=== Begin Enclosure ===

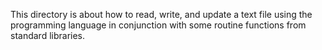 This directory is about how to read, write, and update a text file using the programming language in conjunction with some routine functions from standard libraries.
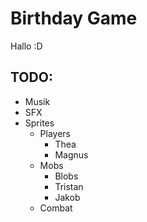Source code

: # Birthday Game

Hallo :D

## TODO:

- Musik
- SFX
- Sprites
  - Players
    - Thea
    - Magnus
  - Mobs
    - Blobs
    - Tristan
    - Jakob
  - Combat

=== End Enclosure ===

Find the line containing "# Birthday Game" in the material above. Print it and every line after it through the end, exactly and only those.

**ANSWER SPACE**
: # Birthday Game

Hallo :D

## TODO:

- Musik
- SFX
- Sprites
  - Players
    - Thea
    - Magnus
  - Mobs
    - Blobs
    - Tristan
    - Jakob
  - Combat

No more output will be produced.